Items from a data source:

Start of Block

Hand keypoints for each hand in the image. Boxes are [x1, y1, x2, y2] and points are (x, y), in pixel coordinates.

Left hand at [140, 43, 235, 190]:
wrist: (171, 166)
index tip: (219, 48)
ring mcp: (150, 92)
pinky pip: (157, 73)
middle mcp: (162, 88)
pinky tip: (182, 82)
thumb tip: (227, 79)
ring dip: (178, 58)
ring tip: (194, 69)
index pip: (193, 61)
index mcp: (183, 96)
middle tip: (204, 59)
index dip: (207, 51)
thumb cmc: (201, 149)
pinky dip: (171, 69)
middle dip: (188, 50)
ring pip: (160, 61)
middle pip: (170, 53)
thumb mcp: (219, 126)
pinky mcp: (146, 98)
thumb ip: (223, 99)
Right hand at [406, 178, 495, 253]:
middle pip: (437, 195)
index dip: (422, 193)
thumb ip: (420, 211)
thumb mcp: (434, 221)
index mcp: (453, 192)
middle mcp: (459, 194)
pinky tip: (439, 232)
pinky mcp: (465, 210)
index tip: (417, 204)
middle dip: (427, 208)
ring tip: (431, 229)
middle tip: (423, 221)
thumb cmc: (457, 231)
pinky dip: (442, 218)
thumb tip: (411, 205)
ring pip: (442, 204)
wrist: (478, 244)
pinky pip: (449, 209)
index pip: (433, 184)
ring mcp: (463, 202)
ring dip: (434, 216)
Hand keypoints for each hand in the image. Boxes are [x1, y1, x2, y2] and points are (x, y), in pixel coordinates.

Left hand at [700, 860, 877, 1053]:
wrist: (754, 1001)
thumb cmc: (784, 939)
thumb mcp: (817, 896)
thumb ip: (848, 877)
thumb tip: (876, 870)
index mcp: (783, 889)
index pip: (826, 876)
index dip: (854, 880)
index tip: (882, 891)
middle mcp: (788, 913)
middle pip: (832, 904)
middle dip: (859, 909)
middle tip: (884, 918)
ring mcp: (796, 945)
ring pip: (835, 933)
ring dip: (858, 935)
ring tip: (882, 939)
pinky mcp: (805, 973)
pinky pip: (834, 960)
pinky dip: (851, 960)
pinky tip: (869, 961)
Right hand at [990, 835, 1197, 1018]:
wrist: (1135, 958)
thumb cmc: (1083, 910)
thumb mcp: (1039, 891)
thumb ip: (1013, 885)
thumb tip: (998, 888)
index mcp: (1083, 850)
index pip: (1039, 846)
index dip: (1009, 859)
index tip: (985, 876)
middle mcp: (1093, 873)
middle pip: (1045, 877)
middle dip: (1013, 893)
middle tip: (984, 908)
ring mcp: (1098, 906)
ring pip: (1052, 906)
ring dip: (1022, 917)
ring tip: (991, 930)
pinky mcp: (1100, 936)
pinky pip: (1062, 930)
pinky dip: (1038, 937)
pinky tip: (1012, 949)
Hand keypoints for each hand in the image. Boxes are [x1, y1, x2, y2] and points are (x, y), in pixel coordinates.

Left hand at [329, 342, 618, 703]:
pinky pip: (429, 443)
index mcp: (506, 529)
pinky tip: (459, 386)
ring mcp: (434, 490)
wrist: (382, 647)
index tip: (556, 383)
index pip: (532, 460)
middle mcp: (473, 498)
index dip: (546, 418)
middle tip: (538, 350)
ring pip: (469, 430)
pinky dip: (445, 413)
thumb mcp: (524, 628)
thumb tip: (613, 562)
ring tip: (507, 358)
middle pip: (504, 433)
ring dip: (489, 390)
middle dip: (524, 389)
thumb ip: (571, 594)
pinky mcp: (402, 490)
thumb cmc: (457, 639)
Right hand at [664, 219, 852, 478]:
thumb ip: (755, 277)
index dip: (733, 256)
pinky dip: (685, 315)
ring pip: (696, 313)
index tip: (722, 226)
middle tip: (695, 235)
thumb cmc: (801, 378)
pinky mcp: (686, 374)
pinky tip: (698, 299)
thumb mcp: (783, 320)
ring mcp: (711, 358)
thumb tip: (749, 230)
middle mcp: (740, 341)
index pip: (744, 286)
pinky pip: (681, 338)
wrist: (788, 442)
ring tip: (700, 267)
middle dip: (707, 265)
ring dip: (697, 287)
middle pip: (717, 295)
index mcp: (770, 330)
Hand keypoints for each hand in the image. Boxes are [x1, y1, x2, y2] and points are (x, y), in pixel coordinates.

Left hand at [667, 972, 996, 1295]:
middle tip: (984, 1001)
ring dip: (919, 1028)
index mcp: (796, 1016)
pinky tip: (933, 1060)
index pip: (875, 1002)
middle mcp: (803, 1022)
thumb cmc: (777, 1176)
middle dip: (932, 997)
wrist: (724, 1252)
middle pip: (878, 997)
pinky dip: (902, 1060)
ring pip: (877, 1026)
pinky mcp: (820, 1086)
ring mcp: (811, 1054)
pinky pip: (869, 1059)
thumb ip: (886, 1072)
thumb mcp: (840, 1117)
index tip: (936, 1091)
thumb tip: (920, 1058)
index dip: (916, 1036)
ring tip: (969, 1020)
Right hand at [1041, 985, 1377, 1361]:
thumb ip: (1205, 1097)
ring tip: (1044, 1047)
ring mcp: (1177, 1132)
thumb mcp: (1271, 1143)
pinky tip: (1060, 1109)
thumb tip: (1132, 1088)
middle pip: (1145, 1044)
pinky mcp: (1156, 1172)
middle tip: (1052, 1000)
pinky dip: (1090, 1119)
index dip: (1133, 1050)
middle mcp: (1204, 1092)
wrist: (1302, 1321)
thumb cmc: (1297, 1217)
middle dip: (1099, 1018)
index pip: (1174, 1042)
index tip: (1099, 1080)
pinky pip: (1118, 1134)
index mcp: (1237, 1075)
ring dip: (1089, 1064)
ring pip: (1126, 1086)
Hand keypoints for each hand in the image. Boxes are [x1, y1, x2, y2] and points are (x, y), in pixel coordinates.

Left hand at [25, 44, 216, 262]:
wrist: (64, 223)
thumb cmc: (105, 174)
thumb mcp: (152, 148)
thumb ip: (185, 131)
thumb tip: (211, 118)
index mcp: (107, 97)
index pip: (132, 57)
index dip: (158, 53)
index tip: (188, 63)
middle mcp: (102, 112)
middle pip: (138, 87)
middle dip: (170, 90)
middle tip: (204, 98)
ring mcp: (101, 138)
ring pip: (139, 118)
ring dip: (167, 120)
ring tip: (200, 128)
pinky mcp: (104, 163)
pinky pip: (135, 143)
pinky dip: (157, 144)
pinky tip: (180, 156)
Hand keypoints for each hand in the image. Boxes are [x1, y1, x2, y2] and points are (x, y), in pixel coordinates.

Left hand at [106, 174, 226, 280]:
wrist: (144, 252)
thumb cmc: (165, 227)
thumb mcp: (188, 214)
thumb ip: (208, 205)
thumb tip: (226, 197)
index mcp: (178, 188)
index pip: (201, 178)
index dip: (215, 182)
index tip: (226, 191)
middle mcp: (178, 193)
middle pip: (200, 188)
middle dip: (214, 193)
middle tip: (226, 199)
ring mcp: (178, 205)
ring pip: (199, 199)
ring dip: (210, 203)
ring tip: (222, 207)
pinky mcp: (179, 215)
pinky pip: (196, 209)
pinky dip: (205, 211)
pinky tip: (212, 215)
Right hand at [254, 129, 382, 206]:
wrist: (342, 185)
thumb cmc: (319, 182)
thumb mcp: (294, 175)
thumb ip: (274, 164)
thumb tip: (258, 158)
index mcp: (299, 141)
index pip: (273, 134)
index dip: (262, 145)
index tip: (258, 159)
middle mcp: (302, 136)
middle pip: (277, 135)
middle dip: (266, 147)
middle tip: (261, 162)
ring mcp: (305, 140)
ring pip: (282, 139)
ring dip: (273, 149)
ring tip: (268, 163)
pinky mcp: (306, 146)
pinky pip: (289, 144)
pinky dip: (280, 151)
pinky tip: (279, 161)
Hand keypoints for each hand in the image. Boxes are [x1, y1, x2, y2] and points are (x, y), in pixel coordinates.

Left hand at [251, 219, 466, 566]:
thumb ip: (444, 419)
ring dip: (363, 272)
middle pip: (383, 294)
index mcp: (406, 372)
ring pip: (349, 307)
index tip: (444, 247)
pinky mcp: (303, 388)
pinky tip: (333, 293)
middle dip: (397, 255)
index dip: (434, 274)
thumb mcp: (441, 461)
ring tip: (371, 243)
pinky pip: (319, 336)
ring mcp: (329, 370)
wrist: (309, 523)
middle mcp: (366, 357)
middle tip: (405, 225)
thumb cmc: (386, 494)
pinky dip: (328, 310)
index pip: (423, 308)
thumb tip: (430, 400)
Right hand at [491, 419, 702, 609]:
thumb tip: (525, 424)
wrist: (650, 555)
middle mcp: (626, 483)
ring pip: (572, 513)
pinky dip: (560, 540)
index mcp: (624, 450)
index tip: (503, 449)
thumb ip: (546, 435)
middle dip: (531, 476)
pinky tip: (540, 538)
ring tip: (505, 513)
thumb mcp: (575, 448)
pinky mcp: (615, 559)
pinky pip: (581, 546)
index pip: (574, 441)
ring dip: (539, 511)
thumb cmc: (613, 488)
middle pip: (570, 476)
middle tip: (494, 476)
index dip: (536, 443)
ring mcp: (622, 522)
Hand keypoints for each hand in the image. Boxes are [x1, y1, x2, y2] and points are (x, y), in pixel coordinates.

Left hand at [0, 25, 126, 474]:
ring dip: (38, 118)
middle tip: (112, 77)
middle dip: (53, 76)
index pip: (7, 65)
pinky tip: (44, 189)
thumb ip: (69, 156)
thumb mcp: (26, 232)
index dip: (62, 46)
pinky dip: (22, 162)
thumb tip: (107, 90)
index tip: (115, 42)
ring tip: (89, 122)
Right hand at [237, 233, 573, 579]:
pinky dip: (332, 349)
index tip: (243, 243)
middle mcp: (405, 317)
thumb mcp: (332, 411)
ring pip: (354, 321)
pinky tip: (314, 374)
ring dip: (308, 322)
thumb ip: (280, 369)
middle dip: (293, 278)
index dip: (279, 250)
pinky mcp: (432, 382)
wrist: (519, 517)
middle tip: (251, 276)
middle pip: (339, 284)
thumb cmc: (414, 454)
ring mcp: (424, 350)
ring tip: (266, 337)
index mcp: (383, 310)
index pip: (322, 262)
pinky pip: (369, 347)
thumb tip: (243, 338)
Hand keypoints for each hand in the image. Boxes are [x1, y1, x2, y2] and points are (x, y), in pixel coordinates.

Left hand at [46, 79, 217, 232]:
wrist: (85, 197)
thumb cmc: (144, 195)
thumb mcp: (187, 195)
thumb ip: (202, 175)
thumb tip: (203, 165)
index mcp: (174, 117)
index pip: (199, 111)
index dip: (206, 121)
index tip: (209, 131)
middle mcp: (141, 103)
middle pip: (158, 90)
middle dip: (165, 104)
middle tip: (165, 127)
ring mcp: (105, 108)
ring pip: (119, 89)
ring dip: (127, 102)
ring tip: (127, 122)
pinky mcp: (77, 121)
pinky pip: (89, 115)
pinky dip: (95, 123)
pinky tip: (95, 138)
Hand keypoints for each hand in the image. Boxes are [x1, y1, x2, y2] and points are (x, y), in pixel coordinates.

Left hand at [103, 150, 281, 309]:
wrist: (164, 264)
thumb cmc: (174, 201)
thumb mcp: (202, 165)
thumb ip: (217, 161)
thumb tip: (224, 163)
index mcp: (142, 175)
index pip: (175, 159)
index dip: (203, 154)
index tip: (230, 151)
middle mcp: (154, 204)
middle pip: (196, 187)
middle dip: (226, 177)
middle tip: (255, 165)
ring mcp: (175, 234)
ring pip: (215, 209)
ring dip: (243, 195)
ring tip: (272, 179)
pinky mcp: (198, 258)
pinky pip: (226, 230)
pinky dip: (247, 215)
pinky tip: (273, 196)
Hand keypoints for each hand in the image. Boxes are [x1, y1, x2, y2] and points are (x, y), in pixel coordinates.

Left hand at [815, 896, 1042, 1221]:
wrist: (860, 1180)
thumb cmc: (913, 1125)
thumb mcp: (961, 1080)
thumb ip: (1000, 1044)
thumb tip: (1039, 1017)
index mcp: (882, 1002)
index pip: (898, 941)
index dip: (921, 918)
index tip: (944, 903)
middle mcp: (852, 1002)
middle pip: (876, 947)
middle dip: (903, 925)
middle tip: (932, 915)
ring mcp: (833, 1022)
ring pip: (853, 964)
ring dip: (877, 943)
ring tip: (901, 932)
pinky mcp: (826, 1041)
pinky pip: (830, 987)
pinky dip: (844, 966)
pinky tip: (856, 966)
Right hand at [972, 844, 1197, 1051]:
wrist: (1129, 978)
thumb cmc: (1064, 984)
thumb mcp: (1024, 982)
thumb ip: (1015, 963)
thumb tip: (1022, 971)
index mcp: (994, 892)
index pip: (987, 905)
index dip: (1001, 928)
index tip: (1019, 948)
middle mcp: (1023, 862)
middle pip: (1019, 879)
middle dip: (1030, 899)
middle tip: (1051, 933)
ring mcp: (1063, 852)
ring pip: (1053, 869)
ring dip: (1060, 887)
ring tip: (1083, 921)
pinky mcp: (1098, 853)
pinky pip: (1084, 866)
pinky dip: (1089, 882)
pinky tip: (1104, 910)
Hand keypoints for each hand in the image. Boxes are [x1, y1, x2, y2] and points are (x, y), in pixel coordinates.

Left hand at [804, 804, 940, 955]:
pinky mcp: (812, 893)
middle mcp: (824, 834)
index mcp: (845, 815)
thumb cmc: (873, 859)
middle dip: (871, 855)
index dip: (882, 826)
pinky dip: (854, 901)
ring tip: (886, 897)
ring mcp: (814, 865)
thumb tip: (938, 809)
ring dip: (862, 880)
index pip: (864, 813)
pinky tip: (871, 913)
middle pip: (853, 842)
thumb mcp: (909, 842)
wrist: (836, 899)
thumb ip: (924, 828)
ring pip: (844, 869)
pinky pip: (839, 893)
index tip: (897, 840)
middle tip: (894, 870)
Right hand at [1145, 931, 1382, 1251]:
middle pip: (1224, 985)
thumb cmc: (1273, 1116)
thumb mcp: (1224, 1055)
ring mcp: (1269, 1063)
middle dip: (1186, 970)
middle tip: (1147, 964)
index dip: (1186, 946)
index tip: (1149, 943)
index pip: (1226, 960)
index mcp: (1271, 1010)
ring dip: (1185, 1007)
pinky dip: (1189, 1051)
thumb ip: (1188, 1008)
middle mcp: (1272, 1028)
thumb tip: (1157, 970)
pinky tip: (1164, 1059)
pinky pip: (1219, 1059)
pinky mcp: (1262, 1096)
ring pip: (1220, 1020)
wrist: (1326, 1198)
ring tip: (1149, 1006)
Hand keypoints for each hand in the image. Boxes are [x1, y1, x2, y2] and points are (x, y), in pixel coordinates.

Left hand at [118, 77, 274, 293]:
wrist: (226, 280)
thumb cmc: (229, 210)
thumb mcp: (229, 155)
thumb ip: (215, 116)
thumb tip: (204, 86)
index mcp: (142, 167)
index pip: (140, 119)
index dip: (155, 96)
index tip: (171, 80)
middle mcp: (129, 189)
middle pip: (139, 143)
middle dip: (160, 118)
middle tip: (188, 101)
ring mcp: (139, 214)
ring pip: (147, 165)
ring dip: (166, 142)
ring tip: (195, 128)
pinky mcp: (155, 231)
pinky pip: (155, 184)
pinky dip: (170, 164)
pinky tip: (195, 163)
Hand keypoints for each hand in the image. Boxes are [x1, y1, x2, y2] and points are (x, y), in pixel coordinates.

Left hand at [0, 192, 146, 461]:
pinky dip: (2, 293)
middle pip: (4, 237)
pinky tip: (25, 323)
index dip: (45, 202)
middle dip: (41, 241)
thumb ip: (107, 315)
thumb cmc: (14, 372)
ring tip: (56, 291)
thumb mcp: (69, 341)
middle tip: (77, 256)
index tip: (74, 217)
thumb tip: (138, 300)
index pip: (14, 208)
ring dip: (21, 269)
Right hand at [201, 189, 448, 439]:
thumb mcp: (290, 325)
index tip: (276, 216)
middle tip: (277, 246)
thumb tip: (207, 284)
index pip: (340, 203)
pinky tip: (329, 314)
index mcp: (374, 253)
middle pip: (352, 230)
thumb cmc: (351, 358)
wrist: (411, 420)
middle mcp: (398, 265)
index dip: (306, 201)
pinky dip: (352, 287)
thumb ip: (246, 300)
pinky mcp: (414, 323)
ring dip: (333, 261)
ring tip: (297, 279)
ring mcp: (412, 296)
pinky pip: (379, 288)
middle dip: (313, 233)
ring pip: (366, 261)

End of Block

Exercise directions: Among the lines above, find those that contain the word "Right" and copy them.

Answer area:
Right hand at [406, 178, 495, 253]:
Right hand at [990, 835, 1197, 1018]:
Right hand at [664, 219, 852, 478]:
Right hand at [1041, 985, 1377, 1361]:
Right hand at [254, 129, 382, 206]:
Right hand at [491, 419, 702, 609]:
Right hand at [237, 233, 573, 579]:
Right hand at [972, 844, 1197, 1051]:
Right hand at [1145, 931, 1382, 1251]:
Right hand at [201, 189, 448, 439]:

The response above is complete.